Problem to solve: Copy every line of the entries that has the string "AttributeType" in it.

Stored items from a collection:
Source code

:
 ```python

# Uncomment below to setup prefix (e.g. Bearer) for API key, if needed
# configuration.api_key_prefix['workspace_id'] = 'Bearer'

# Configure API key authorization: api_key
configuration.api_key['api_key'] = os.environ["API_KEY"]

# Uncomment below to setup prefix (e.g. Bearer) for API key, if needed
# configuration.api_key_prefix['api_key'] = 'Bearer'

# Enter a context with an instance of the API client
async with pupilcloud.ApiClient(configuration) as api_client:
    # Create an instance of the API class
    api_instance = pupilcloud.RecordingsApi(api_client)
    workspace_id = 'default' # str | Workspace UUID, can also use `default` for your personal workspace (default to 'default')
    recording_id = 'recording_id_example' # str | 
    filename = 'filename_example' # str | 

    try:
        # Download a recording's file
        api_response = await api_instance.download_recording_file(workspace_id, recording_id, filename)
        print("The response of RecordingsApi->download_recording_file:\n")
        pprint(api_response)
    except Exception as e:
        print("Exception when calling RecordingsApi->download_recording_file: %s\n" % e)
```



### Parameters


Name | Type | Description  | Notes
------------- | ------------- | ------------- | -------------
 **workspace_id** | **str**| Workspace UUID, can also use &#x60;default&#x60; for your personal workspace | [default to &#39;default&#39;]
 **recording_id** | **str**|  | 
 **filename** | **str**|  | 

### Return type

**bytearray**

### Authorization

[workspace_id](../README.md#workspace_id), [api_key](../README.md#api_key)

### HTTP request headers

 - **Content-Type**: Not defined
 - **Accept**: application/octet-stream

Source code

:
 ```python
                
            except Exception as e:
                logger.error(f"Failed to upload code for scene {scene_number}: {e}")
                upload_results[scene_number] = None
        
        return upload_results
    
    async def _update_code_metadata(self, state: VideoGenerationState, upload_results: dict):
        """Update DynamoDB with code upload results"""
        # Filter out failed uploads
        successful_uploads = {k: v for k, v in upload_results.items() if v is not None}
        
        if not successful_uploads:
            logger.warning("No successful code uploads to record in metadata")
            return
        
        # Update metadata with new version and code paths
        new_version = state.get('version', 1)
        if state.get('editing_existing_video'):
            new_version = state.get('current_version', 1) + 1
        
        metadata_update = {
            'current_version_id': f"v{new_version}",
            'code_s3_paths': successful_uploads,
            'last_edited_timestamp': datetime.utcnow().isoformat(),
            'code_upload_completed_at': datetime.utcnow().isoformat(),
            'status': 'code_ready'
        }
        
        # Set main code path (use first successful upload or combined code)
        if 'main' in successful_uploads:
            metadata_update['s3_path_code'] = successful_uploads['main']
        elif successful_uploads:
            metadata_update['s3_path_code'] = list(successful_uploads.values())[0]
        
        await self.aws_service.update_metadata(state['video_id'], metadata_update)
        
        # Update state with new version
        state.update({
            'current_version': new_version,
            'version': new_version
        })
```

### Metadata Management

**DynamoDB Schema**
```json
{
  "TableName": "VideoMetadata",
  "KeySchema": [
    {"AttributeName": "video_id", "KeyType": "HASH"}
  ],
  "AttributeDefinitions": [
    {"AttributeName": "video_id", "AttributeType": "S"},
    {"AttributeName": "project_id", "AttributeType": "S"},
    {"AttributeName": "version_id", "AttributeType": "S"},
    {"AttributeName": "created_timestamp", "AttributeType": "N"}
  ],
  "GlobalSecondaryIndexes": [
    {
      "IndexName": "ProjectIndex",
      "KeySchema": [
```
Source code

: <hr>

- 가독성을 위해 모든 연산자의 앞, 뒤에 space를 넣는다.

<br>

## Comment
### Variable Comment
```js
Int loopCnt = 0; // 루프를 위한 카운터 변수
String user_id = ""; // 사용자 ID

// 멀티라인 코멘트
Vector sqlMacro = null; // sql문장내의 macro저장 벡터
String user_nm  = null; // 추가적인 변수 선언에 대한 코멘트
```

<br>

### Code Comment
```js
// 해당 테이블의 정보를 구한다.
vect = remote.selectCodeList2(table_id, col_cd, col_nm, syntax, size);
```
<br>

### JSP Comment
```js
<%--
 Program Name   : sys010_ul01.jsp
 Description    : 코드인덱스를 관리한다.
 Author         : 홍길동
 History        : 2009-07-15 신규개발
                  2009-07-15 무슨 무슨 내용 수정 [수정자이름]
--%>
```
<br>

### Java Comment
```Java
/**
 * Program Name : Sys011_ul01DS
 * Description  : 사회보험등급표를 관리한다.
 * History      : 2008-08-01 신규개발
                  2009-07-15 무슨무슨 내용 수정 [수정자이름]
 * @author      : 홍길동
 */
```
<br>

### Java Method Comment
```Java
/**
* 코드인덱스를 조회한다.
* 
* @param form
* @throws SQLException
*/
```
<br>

The completed task:
    {"AttributeName": "video_id", "AttributeType": "S"},
    {"AttributeName": "project_id", "AttributeType": "S"},
    {"AttributeName": "version_id", "AttributeType": "S"},
    {"AttributeName": "created_timestamp", "AttributeType": "N"}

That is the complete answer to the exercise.